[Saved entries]
- - - - -

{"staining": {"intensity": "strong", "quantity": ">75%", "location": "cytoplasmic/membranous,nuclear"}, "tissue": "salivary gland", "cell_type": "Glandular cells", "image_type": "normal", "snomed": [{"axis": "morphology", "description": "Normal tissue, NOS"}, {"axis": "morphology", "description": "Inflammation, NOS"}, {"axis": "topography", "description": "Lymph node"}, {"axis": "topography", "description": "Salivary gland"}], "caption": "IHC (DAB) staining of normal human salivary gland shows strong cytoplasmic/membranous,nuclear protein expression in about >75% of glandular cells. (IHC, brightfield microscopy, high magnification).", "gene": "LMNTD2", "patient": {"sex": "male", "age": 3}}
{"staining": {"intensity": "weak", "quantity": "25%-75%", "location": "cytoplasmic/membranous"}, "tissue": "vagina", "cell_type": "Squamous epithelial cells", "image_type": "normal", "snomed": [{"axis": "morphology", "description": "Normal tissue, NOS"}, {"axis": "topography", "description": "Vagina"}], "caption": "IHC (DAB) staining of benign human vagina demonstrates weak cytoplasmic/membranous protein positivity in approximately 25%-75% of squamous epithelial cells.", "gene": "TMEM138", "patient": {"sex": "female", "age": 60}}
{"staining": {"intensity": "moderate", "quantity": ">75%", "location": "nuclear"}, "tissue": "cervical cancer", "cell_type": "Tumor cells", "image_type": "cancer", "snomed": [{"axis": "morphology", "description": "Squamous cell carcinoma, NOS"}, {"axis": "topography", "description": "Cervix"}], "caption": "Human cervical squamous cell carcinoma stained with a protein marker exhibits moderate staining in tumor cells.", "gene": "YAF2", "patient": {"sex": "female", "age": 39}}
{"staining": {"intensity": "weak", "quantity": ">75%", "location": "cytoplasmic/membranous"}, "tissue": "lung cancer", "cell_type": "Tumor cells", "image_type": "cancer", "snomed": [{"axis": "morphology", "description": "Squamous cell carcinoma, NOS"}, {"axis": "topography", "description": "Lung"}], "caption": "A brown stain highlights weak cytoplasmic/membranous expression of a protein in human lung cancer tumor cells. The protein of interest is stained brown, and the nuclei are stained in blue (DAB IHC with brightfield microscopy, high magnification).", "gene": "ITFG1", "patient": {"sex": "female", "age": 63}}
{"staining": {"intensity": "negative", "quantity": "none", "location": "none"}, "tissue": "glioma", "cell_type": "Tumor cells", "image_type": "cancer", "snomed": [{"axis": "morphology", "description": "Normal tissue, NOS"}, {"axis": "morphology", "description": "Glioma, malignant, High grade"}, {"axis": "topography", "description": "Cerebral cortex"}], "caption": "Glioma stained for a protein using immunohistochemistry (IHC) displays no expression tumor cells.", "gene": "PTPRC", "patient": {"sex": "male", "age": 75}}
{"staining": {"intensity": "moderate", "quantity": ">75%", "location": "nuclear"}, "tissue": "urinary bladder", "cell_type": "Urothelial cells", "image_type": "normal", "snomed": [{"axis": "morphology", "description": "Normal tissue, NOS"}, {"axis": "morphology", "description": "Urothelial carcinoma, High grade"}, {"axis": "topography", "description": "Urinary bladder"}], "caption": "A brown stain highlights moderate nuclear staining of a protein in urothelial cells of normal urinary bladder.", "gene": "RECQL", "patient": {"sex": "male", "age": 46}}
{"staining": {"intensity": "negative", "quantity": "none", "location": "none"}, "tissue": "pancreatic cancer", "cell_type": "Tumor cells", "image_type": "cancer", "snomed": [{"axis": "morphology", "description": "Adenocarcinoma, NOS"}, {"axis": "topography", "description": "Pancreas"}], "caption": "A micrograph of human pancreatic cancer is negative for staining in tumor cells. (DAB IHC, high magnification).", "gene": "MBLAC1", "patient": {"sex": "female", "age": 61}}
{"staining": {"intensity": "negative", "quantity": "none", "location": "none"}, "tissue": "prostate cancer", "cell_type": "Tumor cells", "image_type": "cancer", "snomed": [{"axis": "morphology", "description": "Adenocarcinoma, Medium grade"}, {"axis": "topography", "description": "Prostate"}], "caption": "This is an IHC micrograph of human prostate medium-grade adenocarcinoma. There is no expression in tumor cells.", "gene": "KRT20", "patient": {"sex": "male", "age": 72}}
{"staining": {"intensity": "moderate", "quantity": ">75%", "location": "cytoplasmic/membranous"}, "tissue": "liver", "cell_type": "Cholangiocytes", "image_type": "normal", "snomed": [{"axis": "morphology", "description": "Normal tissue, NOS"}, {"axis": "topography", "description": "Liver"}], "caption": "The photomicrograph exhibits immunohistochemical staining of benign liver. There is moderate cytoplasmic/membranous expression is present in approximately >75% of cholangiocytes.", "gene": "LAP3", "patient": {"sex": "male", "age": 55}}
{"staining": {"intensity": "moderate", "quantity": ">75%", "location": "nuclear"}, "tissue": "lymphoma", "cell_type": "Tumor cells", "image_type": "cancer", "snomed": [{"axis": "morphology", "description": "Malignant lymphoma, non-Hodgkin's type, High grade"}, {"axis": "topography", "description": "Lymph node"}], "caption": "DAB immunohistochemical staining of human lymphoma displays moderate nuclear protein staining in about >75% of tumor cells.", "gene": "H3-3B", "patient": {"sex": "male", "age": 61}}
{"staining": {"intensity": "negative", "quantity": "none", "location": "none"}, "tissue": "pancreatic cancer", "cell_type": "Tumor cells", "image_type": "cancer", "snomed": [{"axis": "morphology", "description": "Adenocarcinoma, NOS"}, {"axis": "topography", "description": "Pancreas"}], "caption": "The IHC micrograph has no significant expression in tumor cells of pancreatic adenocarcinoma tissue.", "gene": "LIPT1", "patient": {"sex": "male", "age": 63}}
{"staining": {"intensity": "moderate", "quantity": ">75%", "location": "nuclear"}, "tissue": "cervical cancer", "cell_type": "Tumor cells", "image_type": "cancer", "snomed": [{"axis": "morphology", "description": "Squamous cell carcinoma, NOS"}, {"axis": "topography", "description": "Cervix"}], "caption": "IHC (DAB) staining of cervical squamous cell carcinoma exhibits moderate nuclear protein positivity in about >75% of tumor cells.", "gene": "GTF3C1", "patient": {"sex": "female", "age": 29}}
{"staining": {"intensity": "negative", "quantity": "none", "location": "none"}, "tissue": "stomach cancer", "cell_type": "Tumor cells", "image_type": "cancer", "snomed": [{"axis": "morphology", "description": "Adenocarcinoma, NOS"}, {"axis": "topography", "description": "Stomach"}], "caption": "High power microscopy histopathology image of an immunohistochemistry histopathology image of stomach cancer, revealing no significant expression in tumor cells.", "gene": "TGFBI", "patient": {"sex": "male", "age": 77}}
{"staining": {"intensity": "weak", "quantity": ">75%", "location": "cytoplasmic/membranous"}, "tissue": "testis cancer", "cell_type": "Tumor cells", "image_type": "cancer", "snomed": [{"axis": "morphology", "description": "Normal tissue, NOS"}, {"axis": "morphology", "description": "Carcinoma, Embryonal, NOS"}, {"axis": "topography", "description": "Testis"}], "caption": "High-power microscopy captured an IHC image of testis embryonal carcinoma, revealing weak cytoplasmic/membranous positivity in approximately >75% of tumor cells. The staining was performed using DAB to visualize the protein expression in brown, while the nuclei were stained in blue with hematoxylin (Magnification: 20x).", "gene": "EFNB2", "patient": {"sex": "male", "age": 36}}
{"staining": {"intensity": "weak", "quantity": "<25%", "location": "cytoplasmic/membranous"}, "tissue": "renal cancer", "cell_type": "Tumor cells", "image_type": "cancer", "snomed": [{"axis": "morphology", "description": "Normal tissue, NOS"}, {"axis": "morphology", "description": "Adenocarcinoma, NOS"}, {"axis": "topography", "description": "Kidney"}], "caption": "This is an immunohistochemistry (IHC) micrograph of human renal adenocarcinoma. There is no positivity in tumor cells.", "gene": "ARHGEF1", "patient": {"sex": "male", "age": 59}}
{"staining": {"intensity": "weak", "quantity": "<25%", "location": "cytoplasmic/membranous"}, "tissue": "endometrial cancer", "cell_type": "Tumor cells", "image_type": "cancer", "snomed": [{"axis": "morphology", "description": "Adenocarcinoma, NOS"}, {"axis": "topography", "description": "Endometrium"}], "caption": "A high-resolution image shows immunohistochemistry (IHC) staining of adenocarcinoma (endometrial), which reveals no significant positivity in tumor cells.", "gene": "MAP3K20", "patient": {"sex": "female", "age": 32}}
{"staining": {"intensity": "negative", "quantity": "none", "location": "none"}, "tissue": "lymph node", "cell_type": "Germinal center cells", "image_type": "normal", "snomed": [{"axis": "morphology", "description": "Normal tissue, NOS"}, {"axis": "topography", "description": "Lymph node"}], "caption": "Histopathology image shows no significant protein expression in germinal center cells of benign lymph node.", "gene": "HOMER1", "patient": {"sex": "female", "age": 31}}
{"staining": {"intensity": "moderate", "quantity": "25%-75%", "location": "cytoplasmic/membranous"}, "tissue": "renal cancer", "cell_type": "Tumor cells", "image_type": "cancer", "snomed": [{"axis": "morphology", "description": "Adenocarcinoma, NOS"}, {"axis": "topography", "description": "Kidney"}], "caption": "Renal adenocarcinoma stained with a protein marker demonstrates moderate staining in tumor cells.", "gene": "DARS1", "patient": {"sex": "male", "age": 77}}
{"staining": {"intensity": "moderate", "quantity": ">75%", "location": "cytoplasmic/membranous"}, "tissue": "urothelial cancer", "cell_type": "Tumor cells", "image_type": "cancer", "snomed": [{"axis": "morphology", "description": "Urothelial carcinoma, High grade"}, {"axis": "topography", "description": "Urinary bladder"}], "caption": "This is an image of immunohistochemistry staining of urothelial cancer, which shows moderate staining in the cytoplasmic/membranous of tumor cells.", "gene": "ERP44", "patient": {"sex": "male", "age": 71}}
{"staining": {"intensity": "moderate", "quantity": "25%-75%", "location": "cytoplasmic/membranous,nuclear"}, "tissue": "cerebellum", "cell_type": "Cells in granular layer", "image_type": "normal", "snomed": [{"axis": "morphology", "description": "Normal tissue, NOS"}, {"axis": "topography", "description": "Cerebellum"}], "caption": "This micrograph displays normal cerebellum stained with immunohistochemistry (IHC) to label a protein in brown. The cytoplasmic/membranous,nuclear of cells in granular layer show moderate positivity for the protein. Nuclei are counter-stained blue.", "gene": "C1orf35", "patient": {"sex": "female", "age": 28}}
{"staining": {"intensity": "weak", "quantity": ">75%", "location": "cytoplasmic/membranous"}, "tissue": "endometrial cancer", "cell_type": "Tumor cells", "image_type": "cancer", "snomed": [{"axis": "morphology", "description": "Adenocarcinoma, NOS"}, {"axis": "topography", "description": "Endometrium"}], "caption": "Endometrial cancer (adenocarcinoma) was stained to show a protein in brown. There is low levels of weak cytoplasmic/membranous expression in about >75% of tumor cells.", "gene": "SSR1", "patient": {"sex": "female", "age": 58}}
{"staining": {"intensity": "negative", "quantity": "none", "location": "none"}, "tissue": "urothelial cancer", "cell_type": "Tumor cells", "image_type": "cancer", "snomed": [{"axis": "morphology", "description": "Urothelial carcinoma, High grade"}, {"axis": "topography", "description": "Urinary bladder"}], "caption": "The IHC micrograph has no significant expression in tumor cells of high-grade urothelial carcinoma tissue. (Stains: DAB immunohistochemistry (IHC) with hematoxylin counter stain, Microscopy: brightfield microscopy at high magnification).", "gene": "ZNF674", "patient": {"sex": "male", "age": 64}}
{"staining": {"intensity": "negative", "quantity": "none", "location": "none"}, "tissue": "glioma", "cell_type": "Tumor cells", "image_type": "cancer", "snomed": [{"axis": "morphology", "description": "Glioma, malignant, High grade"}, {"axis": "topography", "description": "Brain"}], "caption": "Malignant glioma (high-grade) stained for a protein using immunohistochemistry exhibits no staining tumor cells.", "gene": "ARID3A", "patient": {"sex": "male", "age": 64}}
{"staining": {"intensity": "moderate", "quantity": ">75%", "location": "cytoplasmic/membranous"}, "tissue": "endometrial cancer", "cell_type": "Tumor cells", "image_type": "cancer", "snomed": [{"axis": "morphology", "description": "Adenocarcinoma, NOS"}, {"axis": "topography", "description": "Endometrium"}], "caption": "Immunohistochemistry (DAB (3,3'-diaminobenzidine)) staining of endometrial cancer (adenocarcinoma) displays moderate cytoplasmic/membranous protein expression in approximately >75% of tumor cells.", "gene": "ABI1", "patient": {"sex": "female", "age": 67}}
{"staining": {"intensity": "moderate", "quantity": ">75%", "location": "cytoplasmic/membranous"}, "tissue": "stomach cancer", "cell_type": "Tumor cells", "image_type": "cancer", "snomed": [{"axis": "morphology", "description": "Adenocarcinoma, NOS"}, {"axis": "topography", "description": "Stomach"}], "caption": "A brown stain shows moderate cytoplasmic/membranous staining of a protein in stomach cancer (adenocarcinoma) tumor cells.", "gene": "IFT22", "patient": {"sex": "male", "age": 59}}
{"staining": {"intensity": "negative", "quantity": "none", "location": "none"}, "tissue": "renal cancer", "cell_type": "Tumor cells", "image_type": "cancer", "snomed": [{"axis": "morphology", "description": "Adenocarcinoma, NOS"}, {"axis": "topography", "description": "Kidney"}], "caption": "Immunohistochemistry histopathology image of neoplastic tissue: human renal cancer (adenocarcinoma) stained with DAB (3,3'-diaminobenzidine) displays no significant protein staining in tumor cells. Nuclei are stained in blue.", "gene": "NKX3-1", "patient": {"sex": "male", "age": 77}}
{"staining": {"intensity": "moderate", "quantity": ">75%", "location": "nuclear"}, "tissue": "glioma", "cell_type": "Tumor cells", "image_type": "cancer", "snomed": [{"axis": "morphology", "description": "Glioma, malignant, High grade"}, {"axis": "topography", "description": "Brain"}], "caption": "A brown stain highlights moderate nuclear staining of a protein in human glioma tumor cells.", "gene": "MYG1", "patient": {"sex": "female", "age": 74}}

- - - - -

_What the task requires_
An exact repeat of the lines from the one containing "image of neoplastic" through the final line above, both included, is the whole answer.

_Solution to the problem_
{"staining": {"intensity": "negative", "quantity": "none", "location": "none"}, "tissue": "renal cancer", "cell_type": "Tumor cells", "image_type": "cancer", "snomed": [{"axis": "morphology", "description": "Adenocarcinoma, NOS"}, {"axis": "topography", "description": "Kidney"}], "caption": "Immunohistochemistry histopathology image of neoplastic tissue: human renal cancer (adenocarcinoma) stained with DAB (3,3'-diaminobenzidine) displays no significant protein staining in tumor cells. Nuclei are stained in blue.", "gene": "NKX3-1", "patient": {"sex": "male", "age": 77}}
{"staining": {"intensity": "moderate", "quantity": ">75%", "location": "nuclear"}, "tissue": "glioma", "cell_type": "Tumor cells", "image_type": "cancer", "snomed": [{"axis": "morphology", "description": "Glioma, malignant, High grade"}, {"axis": "topography", "description": "Brain"}], "caption": "A brown stain highlights moderate nuclear staining of a protein in human glioma tumor cells.", "gene": "MYG1", "patient": {"sex": "female", "age": 74}}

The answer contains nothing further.